Surviving Members of "Stern Gang" Reject Comparisons with Hamas

Murray Richtel
(Daily Camera-Boulder, CO)
March 3, 2006

The Stern Gang, derisively named by the British for its founder, Abraham Stern, called themselves LEHI, the Hebrew acronym for the Fighters for the Freedom of Israel. One of their underground leaders, Yitzhak Shamir, went on to become Israel's prime minister. Some analysts draw a parallel between Hamas and LEHI, yet the old fighters I interviewed were outraged at the comparison. They insist that the perceived parallel ignores the most critical and morally significant distinction between the two groups: Only Hamas uses indiscriminate terror against women and children as a regular instrument of war, and encourages its followers to commit acts of martyrdom to aid its cause.

Amos, now 92, told me: "We didn't blow up cinemas in London. We could have, but we didn't want innocents to die. We never willingly killed the innocent." Irit, now 76, explained: "We never touched the families of high officers and we knew exactly where they were. It simply never entered our minds. It was important to hit only those who continued British policies, stopping us from establishing our nation." Eyal, 83, insisted that many LEHI operations were canceled when there was a risk to innocent civilians.

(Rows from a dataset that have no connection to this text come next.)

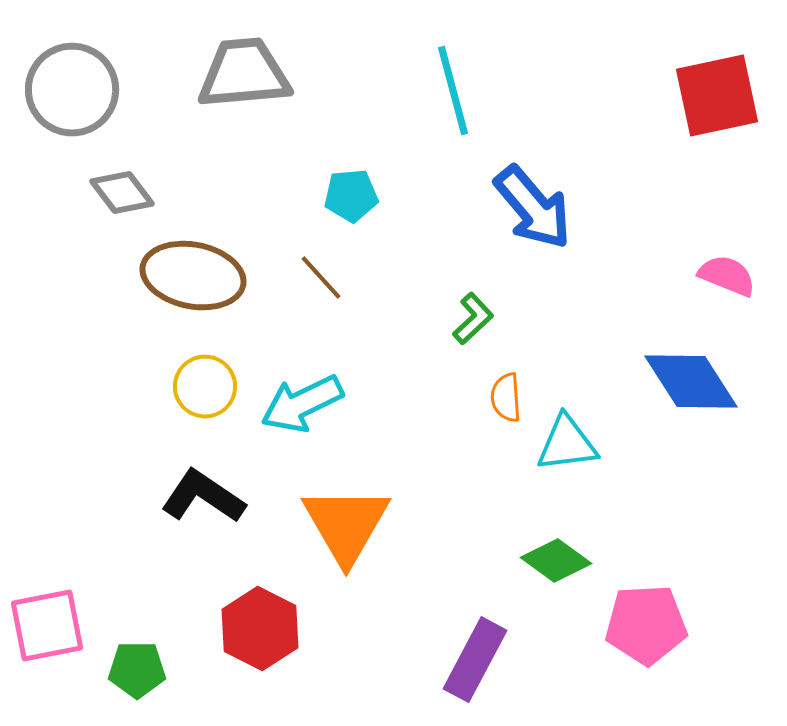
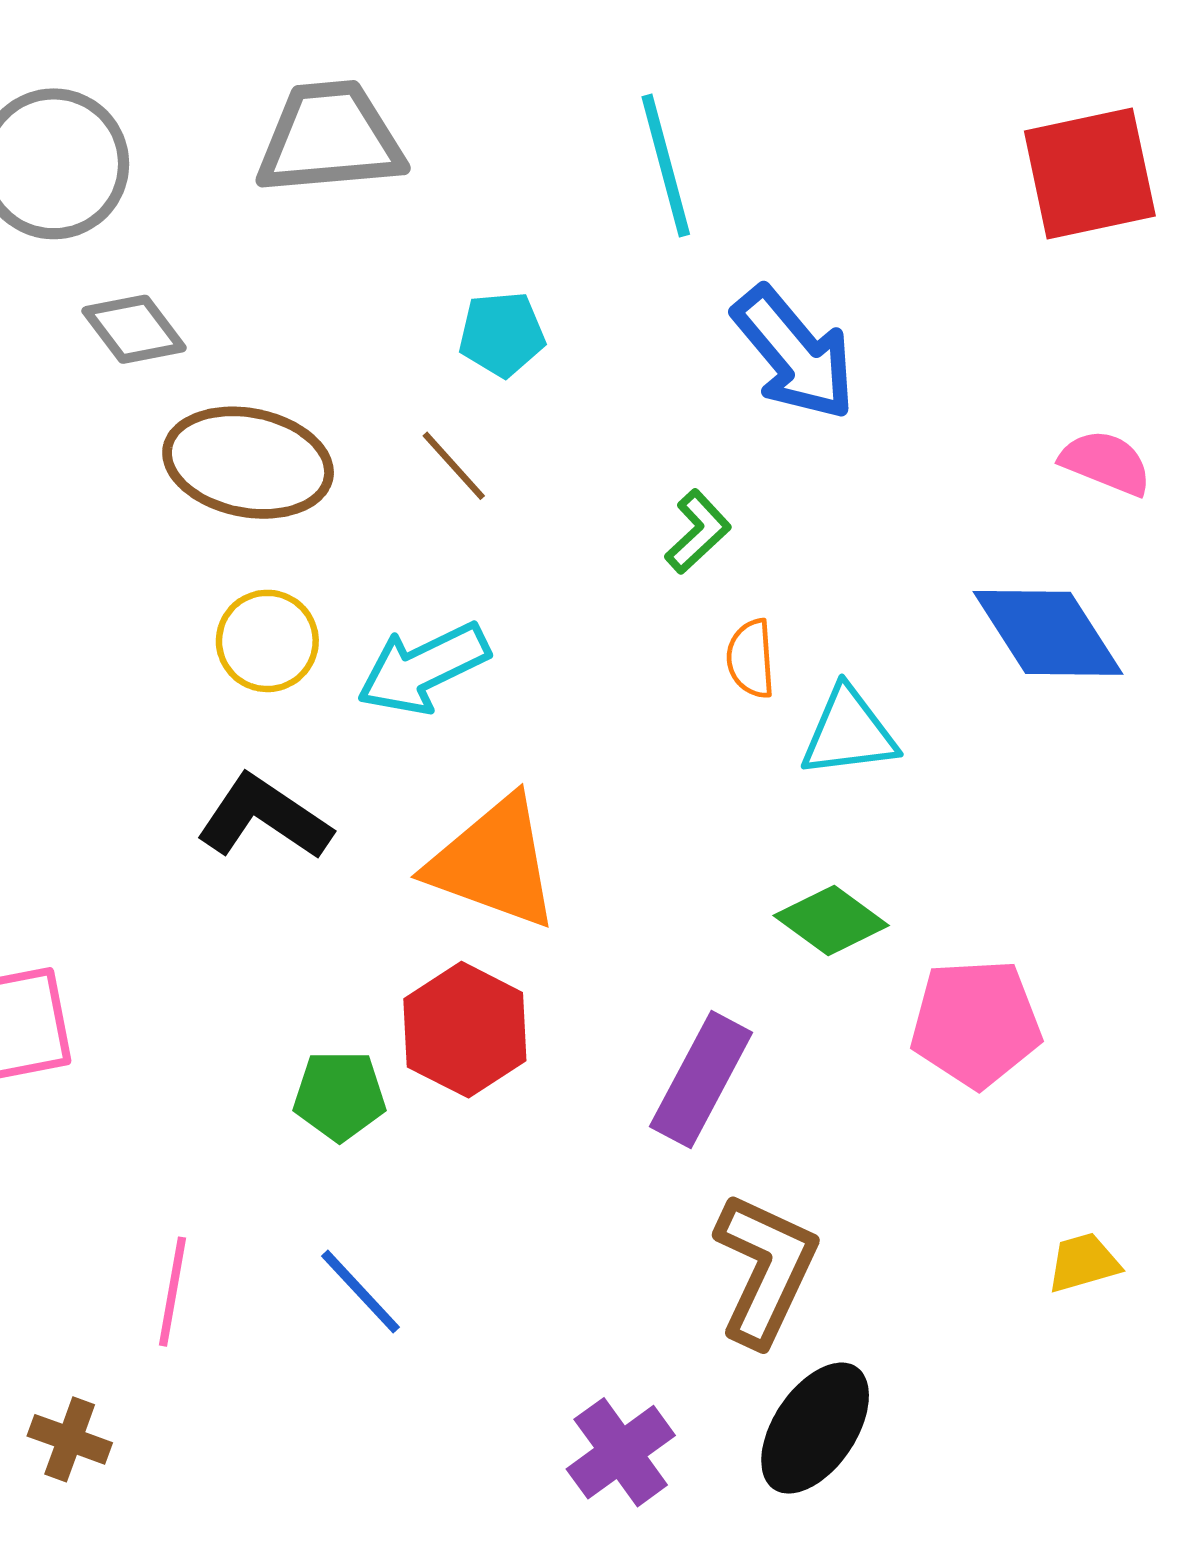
orange triangle: (346, 525) -> (494, 863), turned -40
red hexagon: (260, 629) -> (465, 1030), moved
green pentagon: (137, 670) -> (340, 1096), moved

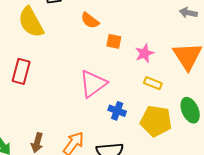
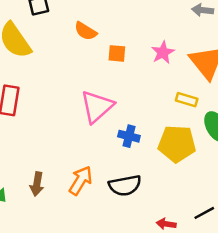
pink star: (144, 53) -> (163, 52), moved
yellow rectangle: (153, 83) -> (187, 100), moved

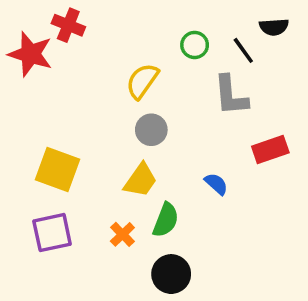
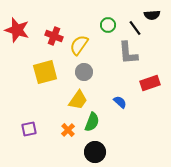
red cross: (68, 25) -> (54, 36), moved
yellow square: (58, 169) -> (45, 72), moved, turned -35
purple square: (52, 233) -> (29, 129), size x0.7

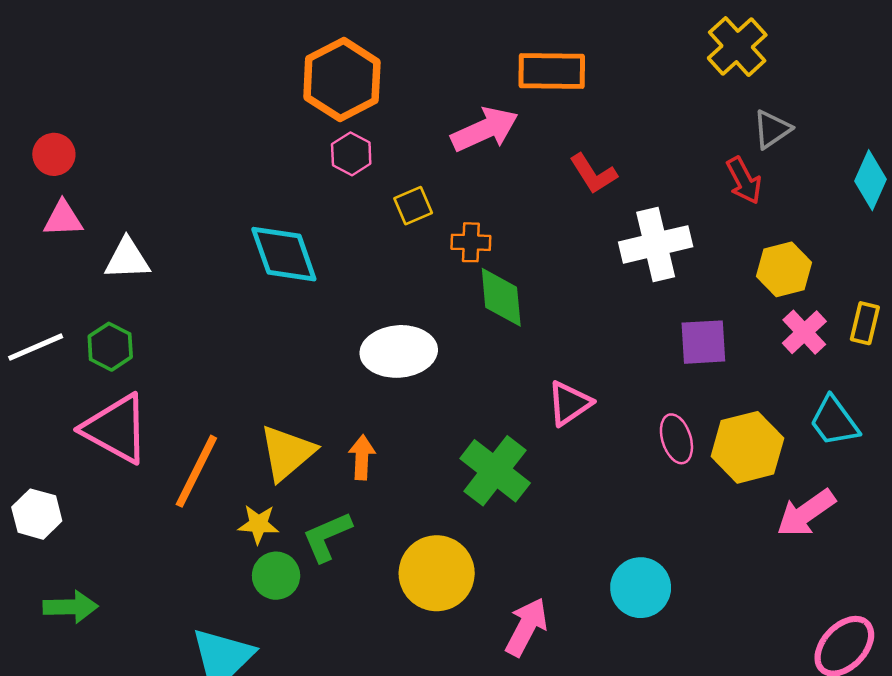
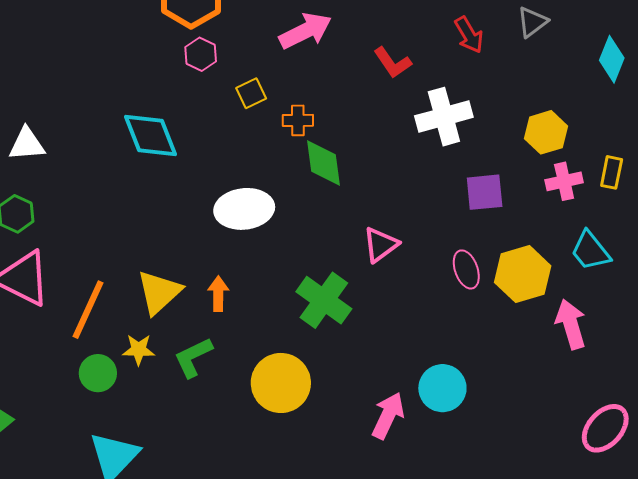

Yasmine, 78, recounted that by age 17, she had pasted forbidden LEHI posters on Jerusalem billboards, smuggled arms past British sentries, traced the movement of His Majesty's soldiers through Jerusalem streets, and ridden troop trains throughout Mandatory Palestine, recording their timing and movements in an effort to assist the sabotage campaign against the railroads. But "we didn't kill even one child," she told me.

Hamas has carried out dozens of bus and restaurant bombings in Jerusalem and all over Israel, targeting not soldiers and policemen, but families out to dinner or kids going home from school. The writer was a district court judge in Boulder from 1977 to 1996.